Bref, comme l’a dit récemment l’Académie de Médecine, « tous les critères sont réunis » pour que la vaccination contre le Covid soit imposée à l’ensemble des professionnels de santé. Et pourtant, le ministre de la Santé l’a clamé et l’a encore répété récemment, il n’est pas question d’en arriver là. Pourquoi ? Pour des raisons éthiques tout d’abord qui promeuvent, comme l’a expliqué le Comité du même nom en mars dernier, le principe d’ « un choix vaccinal libre » plutôt qu’imposé. Bien sûr, rappelle-t-il, se vacciner « relève de la déontologie professionnelle et répond à une exigence éthique ». Mais, ajoute-t-il, entre les injonctions contradictoires du gouvernement et le récent avis de la HAS qui le déconseille avant 55 ans, la « confusion » autour du vaccin d’Astra Zeneca a pu faire naitre chez le personnel soignant « un sentiment de manque de considération ». Dans ces conditions, estime le Comité d’Ethique, mieux vaut faire preuve de pédagogie que de contrainte.

Si le gouvernement a renoncé, c’est ensuite pour des raisons pragmatiques : autant le taux de vaccination des soignants était relativement faible il y a encore trois semaines – 68% à la mi-avril, selon les données de Santé Publique France – autant il a augmenté de façon spectaculaire depuis dix jours, avec près de 80% de professionnels ayant reçu une dose et 37% les deux doses nécessaires.

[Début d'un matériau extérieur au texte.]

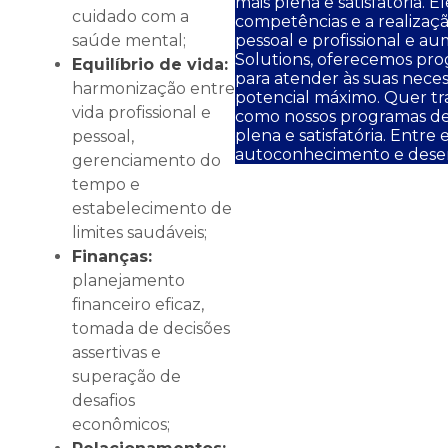
mais plena e satisfatória
cuidado com a
competências e a realizaç
pessoal e profissional e a
saúde mental;
Solutions, oferecemos pro
Equilíbrio de vida:
para atender às suas neces
harmonização entre
potencial máximo. Quer tr
vida profissional e
como nossos programas de 
plena e satisfatória. Entr
pessoal,
autoconhecimento e dese
gerenciamento do
tempo e
estabelecimento de
limites saudáveis;
Finanças:
planejamento
financeiro eficaz,
tomada de decisões
assertivas e
superação de
desafios
econômicos;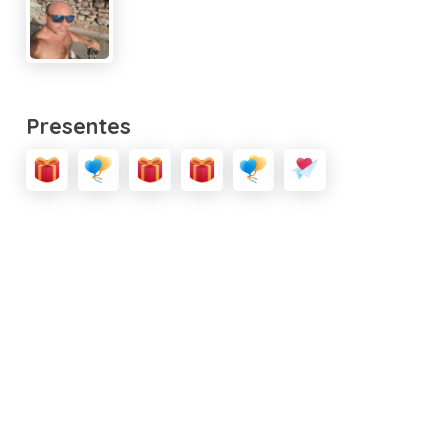
Presentes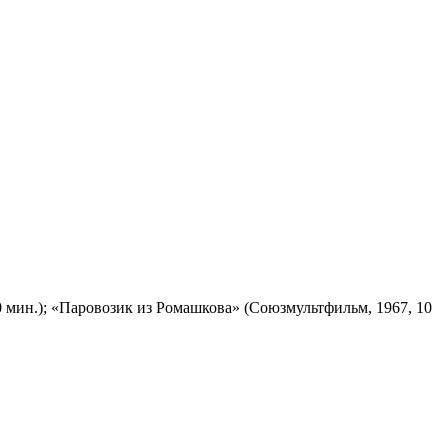
 мин.); «Паровозик из Ромашкова» (Союзмультфильм, 1967, 10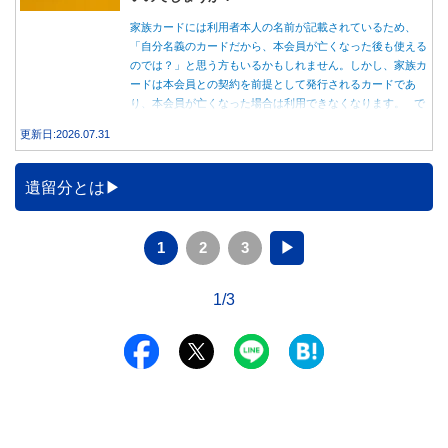
家族カードには利用者本人の名前が記載されているため、
「自分名義のカードだから、本会員が亡くなった後も使える
のでは？」と思う方もいるかもしれません。しかし、家族カ
ードは本会員との契約を前提として発行されるカードであ
り、本会員が亡くなった場合は利用できなくなります。 で
は、父親が亡くなった後も母親が家族カードを使い続ける
更新日:2026.07.31
と、どのような問題があるのでしょうか。本記事では、家族
カードの仕組みや、本会員が亡くなった後の正しい対応、遺
族が行うべき手続きについて分かりやすく解説します。
遺留分とは
1
2
3
▶
1/3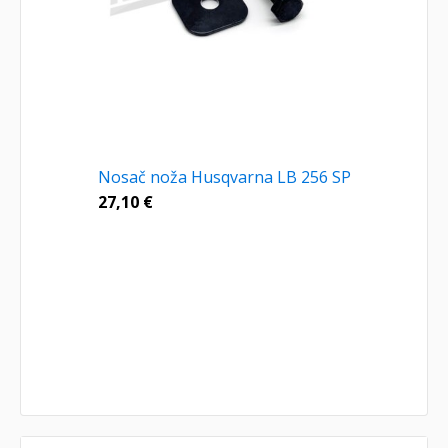
Nosač noža Husqvarna LB 256 SP
27,10
€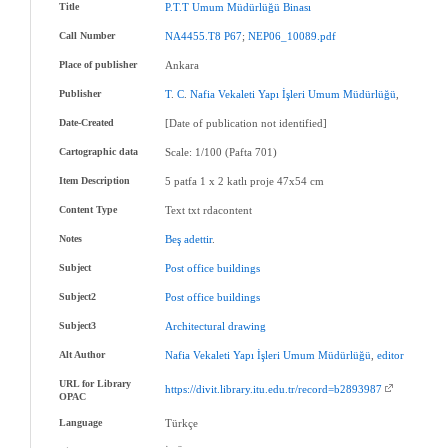
Title
P.T.T
Umum
Müdürlüğü
Binası
Call Number
NA4455.T8
P67
;
NEP06_10089.pdf
Place of publisher
Ankara
Publisher
T
.
C
.
Nafia
Vekaleti
Yapı
İşleri
Umum
Müdürlüğü
,
Date-Created
[Date of publication not identified]
Cartographic data
Scale: 1/100 (Pafta 701)
Item Description
5 patfa 1 x 2 katlı proje 47x54 cm
Content Type
Text txt rdacontent
Notes
Beş
adettir
.
Subject
Post
office
buildings
Subject2
Post
office
buildings
Subject3
Architectural
drawing
Alt Author
Nafia
Vekaleti
Yapı
İşleri
Umum
Müdürlüğü
,
editor
URL for Library
https://divit.library.itu.edu.tr/record=b2893987
OPAC
Language
Türkçe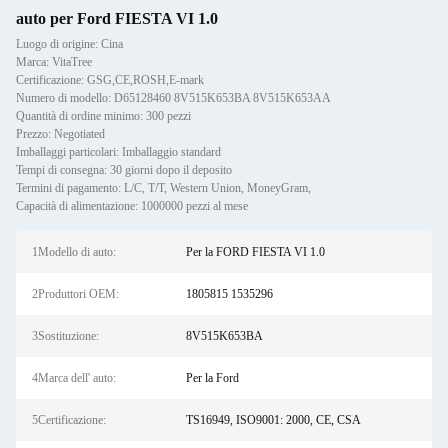
auto per Ford FIESTA VI 1.0
Luogo di origine: Cina
Marca: VitaTree
Certificazione: GSG,CE,ROSH,E-mark
Numero di modello: D65128460 8V515K653BA 8V515K653AA
Quantità di ordine minimo: 300 pezzi
Prezzo: Negotiated
Imballaggi particolari: Imballaggio standard
Tempi di consegna: 30 giorni dopo il deposito
Termini di pagamento: L/C, T/T, Western Union, MoneyGram,
Capacità di alimentazione: 1000000 pezzi al mese
1Modello di auto:
Per la FORD FIESTA VI 1.0
2Produttori OEM:
1805815 1535296
3Sostituzione:
8V515K653BA
4Marca dell' auto:
Per la Ford
5Certificazione:
TS16949, ISO9001: 2000, CE, CSA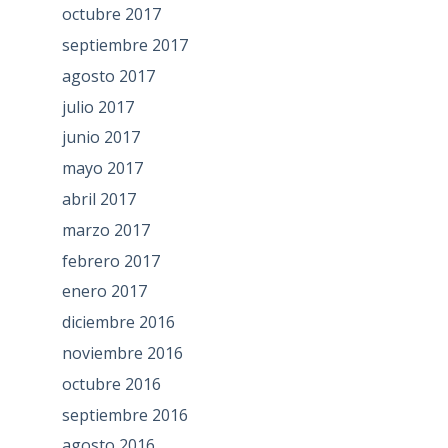
octubre 2017
septiembre 2017
agosto 2017
julio 2017
junio 2017
mayo 2017
abril 2017
marzo 2017
febrero 2017
enero 2017
diciembre 2016
noviembre 2016
octubre 2016
septiembre 2016
agosto 2016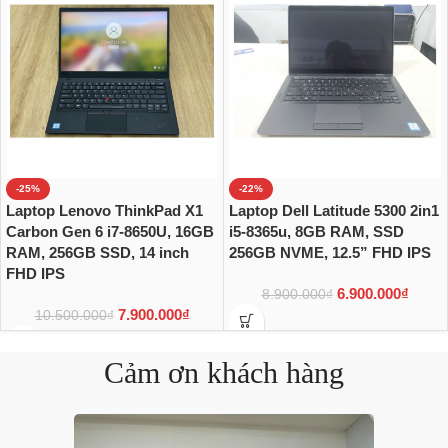
-25%
-22%
Laptop Lenovo ThinkPad X1
Laptop Dell Latitude 5300 2in1
Carbon Gen 6 i7-8650U, 16GB
i5-8365u, 8GB RAM, SSD
RAM, 256GB SSD, 14 inch
256GB NVME, 12.5” FHD IPS
FHD IPS
6.900.000
₫
8.900.000
₫
7.900.000
₫
10.500.000
₫
Cảm ơn khách hàng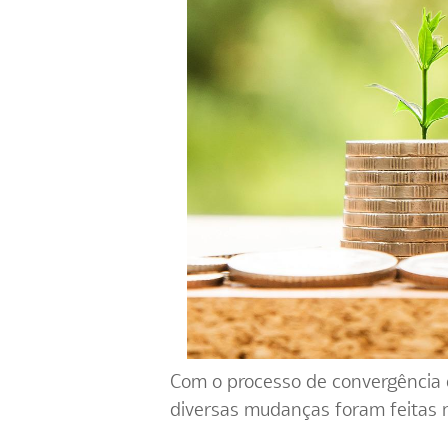
Com o processo de convergência da
diversas mudanças foram feitas 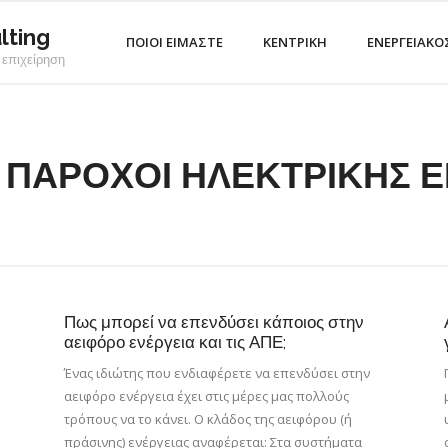
lting
ΠΟΙΟΙ ΕΙΜΑΣΤΕ
ΚΕΝΤΡΙΚΗ
ΕΝΕΡΓΕΙΑΚΟ
 επιχείρηση
:
ΠΑΡΟΧΟΙ ΗΛΕΚΤΡΙΚΗΣ Ε
Πως μπορεί να επενδύσει κάποιος στην
αειφόρο ενέργεια και τις ΑΠΕ;
Ένας ιδιώτης που ενδιαφέρετε να επενδύσει στην
αειφόρο ενέργεια έχει στις μέρες μας πολλούς
τρόπους να το κάνει. Ο κλάδος της αειφόρου (ή
πράσινης) ενέργειας αναφέρεται: Στα συστήματα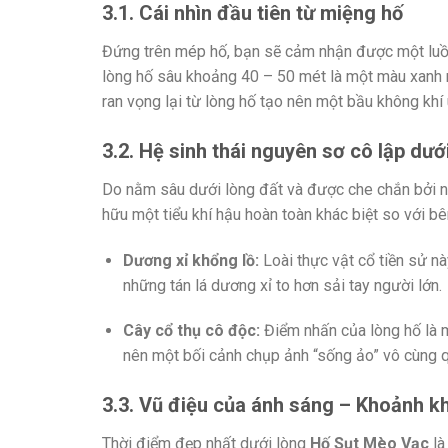
3.1. Cái nhìn đầu tiên từ miệng hố
Đứng trên mép hố, bạn sẽ cảm nhận được một luồng
lòng hố sâu khoảng 40 – 50 mét là một màu xanh 
ran vọng lại từ lòng hố tạo nên một bầu không khí 
3.2. Hệ sinh thái nguyên sơ cô lập dướ
Do nằm sâu dưới lòng đất và được che chắn bởi 
hữu một tiểu khí hậu hoàn toàn khác biệt so với bê
Dương xỉ khổng lồ:
Loài thực vật cổ tiền sử nà
những tán lá dương xỉ to hơn sải tay người lớn.
Cây cổ thụ cô độc:
Điểm nhấn của lòng hố là m
nên một bối cảnh chụp ảnh “sống ảo” vô cùng q
3.3. Vũ điệu của ánh sáng – Khoảnh kh
Thời điểm đẹp nhất dưới lòng
Hố Sụt Mèo Vạc
là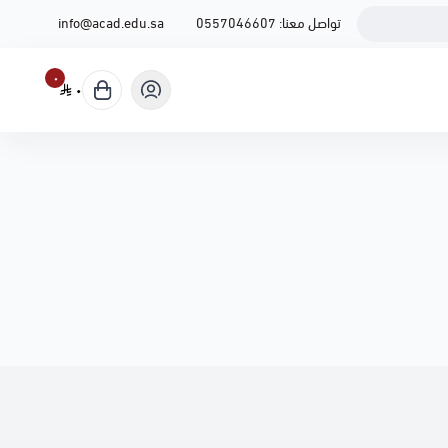
تواصل معنا:
0557046607
info@acad.edu.sa
٠
٠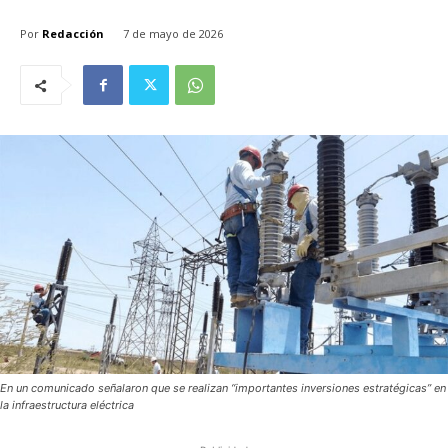
Por
Redacción
7 de mayo de 2026
En un comunicado señalaron que se realizan “importantes inversiones estratégicas” en
la infraestructura eléctrica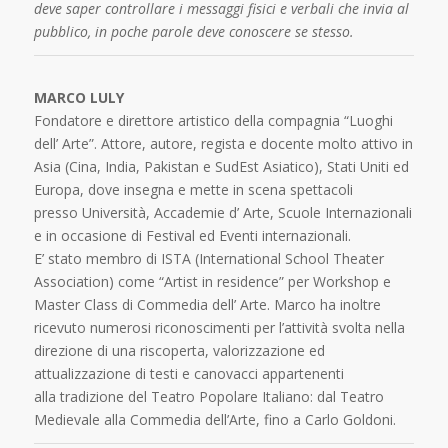
deve saper controllare i messaggi fisici e verbali che invia al
pubblico, in poche parole deve conoscere se stesso.
MARCO LULY
Fondatore e direttore artistico della compagnia “Luoghi
dell’ Arte”. Attore, autore, regista e docente molto attivo in
Asia (Cina, India, Pakistan e SudEst Asiatico), Stati Uniti ed
Europa, dove insegna e mette in scena spettacoli
presso Università, Accademie d’ Arte, Scuole Internazionali
e in occasione di Festival ed Eventi internazionali.
E’ stato membro di ISTA (International School Theater
Association) come “Artist in residence” per Workshop e
Master Class di Commedia dell’ Arte. Marco ha inoltre
ricevuto numerosi riconoscimenti per l’attività svolta nella
direzione di una riscoperta, valorizzazione ed
attualizzazione di testi e canovacci appartenenti
alla tradizione del Teatro Popolare Italiano: dal Teatro
Medievale alla Commedia dell’Arte, fino a Carlo Goldoni.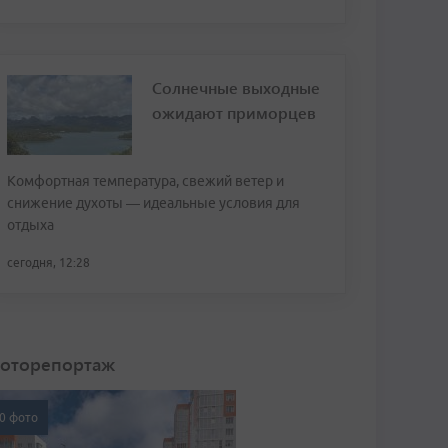
Солнечные выходные
ожидают приморцев
Комфортная температура, свежий ветер и
снижение духоты — идеальные условия для
отдыха
сегодня, 12:28
оторепортаж
0 фото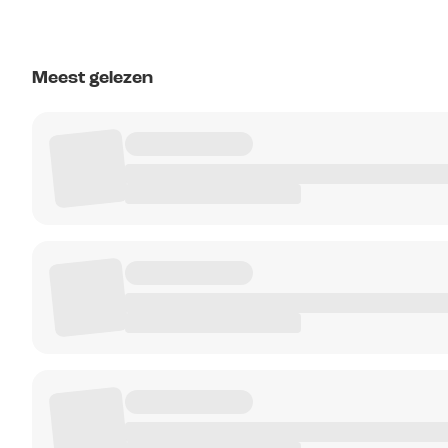
Meest gelezen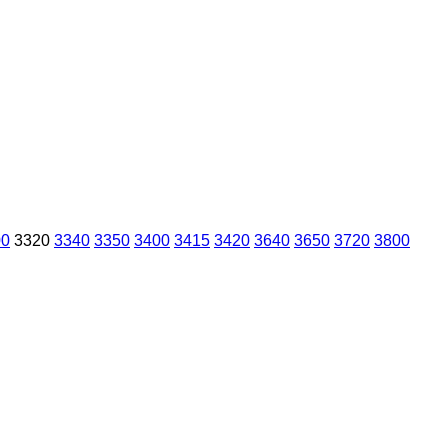
00
3320
3340
3350
3400
3415
3420
3640
3650
3720
3800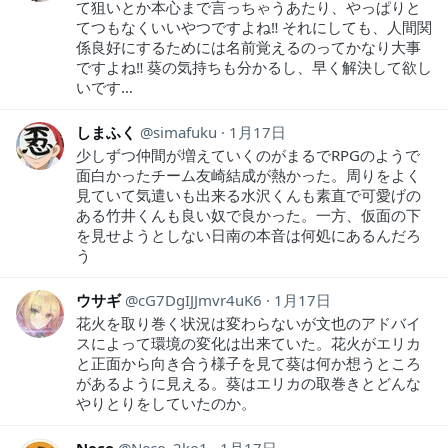
て狙いとか本心まで言っちゃうあたり、やっぱりと
てつもなくいいやつですよね‼︎ それにしても、人間関
係良好にするためには名前覚えるのってかなり大事
ですよね‼︎ 葵の気持ちも分かるし、早く解決して欲し
いです…
しまふく
simafuku
1月17日
少しずつ仲間が増えていくのがまるでRPGのようで
面白かったチーム友崎結成が熱かった。周りをよく
見ていて気遣いも出来る水沢くんも素直で可愛げの
ある竹井くんも良い奴で良かった。一方、仮面の下
を見せようとしない日南の本音は何処にあるんだろ
う
ウサギ
cG7DgIJJmvr4uK6
1月17日
花火を取り巻く状況は変わらないが文也のアドバイ
スによって環境の変化は出来ていた。花火がエリカ
と正面から向き合う様子を見て葵は何か想うところ
があるように見える。葵はエリカの取巻きとどんな
やりとりをしていたのか。
Neco
Neco_2ko1
1月17日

Dans ces conditions, il ne reste plus grand monde à vacciner et il y a fort à parier que les 20% restants sont au mieux des indécis, au pire des réfractaires qu’il sera délicat de convaincre.

Mais si le gouvernement a renoncé à l’obligation vaccinale, c’est également pour des raisons moins avouables. Et qui concerne, justement, ces réfractaires. Ainsi, dans un article récent paru dans Le Monde, une infirmière prévenait : « Si on m’impose le vaccin je démissionne ! ». On peut toujours déplorer, voire dénoncer ce genre de chantage, le fait est là : aujourd’hui, la pénurie de personnel est telle qu’aucun directeur ne prendra le risque de braquer certains soignants, fussent-ils minoritaires. Et tant pis pour l’effet potentiellement désastreux vis-à-vis des collègues ou des patients … Sans parler des éventuels certificats de contre-indications de complaisance ou même de fausses attestations.

Alors ? Alors, peut-être vaut-il effectivement mieux renoncer à l’obligation. Mais on pourrait au moins mettre ces soignants face à leurs responsabilités. Et, pourquoi pas, faire comme en Italie où les sanctions peuvent aller jusqu’à une baisse partielle de salaire – sauf si on se soumet à un test trois fois par semaine. Ou, mieux encore, faire comme en Israël. Là-bas, la règle est simple : vous ne voulez pas vous faire vacciner ? Alors vous serez cantonnés à des tâches administratives. Et vous ne ferez pas courir de risques inutiles aux personnes que vous êtes censés soigner.